§ PROVIDED MATERIAL
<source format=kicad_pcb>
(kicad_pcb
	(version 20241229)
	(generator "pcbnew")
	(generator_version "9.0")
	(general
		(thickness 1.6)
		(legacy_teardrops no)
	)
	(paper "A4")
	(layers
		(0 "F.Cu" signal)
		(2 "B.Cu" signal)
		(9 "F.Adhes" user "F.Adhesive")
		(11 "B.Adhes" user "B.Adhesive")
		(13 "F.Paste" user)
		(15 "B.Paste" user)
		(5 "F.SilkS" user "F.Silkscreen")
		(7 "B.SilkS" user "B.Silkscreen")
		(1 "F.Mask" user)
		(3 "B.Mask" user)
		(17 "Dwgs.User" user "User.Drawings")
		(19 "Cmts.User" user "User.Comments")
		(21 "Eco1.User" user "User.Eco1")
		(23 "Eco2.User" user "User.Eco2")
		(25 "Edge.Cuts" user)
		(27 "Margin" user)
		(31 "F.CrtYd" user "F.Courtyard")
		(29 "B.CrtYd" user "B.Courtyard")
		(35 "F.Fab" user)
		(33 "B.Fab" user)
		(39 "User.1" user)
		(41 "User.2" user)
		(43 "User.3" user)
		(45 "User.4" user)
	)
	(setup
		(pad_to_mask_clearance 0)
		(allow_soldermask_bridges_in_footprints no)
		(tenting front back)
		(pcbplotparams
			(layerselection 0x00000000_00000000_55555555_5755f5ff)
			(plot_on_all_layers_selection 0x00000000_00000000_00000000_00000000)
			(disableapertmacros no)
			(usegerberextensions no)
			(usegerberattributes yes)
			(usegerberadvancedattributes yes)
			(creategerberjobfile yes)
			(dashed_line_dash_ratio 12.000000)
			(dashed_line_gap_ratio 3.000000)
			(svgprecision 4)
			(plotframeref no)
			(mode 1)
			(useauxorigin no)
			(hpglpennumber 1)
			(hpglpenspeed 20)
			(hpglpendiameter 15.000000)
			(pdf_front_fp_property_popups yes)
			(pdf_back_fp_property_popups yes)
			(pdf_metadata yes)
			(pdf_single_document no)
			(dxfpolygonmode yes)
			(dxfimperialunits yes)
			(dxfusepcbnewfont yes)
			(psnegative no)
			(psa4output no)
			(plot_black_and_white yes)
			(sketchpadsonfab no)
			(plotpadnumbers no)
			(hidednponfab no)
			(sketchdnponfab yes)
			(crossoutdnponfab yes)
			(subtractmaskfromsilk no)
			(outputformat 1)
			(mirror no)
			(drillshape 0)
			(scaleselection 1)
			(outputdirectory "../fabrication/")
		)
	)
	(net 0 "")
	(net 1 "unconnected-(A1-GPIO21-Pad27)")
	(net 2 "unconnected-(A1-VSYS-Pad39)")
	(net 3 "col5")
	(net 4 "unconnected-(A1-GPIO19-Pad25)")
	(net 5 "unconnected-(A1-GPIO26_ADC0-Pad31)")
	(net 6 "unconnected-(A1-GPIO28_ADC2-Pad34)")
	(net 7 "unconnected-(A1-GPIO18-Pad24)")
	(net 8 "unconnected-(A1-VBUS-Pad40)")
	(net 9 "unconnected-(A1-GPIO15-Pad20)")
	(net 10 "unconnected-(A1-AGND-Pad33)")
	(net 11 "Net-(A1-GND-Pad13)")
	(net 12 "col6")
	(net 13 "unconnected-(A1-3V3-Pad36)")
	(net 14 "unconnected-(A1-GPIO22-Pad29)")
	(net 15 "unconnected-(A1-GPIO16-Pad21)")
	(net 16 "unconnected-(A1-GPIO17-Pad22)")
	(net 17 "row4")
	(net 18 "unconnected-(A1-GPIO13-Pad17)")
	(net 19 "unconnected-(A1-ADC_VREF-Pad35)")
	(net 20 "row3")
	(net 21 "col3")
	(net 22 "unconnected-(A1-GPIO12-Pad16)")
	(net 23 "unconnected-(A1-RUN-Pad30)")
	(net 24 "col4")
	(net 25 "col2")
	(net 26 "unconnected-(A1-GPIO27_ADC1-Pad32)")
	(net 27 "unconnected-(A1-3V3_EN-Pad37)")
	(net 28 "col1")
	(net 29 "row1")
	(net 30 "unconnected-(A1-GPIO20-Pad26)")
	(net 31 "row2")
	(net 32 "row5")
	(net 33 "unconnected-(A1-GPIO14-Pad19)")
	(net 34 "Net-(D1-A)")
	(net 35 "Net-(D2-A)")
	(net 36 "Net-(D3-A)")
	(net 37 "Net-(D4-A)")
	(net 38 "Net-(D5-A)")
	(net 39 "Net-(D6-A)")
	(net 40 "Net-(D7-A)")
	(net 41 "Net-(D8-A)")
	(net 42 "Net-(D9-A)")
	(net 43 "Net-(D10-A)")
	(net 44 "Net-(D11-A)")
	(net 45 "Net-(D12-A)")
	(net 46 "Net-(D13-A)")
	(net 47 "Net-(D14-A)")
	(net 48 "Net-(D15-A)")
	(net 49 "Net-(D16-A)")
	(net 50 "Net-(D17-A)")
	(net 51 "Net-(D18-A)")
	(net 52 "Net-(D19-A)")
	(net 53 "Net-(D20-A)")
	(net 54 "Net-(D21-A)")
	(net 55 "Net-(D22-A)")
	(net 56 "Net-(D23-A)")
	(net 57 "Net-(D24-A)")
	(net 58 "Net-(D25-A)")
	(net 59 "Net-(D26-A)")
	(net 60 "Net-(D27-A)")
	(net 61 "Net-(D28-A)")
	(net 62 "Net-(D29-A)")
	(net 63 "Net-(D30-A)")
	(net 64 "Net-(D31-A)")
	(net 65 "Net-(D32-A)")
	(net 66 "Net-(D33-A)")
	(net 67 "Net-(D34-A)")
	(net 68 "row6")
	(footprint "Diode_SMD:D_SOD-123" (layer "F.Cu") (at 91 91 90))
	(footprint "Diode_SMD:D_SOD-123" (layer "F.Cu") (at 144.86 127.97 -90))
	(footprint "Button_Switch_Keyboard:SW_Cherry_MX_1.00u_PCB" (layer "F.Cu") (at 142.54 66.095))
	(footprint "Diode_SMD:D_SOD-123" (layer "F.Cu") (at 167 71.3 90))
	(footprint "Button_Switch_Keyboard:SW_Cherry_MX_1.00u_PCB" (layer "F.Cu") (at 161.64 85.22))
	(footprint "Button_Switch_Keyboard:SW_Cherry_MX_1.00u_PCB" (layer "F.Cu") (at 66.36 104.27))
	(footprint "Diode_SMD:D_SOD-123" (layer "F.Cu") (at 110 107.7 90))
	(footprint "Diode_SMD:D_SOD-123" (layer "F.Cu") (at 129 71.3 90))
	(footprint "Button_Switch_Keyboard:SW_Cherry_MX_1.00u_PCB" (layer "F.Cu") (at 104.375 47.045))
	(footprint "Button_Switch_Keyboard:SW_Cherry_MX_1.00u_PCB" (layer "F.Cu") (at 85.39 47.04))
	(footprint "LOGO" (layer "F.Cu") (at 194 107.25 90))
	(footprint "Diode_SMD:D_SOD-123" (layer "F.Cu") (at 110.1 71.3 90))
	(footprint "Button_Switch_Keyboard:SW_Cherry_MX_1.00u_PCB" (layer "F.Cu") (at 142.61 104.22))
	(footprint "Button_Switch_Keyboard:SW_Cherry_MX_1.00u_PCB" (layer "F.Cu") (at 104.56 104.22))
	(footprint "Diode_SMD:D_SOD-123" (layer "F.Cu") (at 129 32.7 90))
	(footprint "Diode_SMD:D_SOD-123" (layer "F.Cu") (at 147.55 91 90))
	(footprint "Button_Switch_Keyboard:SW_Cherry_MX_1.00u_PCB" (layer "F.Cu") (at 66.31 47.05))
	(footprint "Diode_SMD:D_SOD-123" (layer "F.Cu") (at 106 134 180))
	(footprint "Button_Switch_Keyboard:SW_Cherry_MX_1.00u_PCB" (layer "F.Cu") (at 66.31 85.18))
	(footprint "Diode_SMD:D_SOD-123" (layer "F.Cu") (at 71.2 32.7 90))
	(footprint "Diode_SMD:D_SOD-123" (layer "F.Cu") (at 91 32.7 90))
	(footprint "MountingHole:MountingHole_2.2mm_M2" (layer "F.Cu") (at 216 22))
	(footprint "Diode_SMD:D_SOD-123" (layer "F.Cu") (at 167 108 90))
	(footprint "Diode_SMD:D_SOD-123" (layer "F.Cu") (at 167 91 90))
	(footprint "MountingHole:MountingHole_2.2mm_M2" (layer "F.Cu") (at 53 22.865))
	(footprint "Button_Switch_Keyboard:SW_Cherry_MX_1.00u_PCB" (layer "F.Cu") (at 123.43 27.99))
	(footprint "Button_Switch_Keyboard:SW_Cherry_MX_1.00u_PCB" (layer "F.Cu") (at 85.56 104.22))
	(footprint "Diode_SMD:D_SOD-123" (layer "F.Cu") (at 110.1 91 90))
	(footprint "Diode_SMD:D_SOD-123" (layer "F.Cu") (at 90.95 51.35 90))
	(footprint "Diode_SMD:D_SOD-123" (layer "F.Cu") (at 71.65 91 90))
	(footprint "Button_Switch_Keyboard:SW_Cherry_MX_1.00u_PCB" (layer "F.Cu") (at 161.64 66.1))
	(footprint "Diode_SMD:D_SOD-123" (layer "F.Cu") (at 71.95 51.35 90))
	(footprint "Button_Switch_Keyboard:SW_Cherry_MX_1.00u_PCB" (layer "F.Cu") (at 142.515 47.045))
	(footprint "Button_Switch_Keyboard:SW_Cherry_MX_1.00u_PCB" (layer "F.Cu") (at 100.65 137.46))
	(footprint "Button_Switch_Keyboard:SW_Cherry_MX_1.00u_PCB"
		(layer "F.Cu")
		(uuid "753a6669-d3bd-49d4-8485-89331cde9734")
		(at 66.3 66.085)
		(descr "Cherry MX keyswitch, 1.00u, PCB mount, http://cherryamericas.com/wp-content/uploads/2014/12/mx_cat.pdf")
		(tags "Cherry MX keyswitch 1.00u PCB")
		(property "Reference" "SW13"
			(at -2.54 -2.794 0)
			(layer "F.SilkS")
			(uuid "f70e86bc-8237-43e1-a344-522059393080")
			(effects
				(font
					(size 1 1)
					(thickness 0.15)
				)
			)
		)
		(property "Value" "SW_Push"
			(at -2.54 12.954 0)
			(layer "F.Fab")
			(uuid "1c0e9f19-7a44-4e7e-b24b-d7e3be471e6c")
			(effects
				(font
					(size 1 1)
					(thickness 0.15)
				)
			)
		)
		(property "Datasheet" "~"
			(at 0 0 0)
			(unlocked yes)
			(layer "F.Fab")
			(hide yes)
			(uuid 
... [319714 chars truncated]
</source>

§ YOUR ASSIGNMENT
After reading through the material, report every line that holds "SilkS".

§ ANSWER TO THIS EXERCISE
		(5 "F.SilkS" user "F.Silkscreen")
		(7 "B.SilkS" user "B.Silkscreen")
			(layer "F.SilkS")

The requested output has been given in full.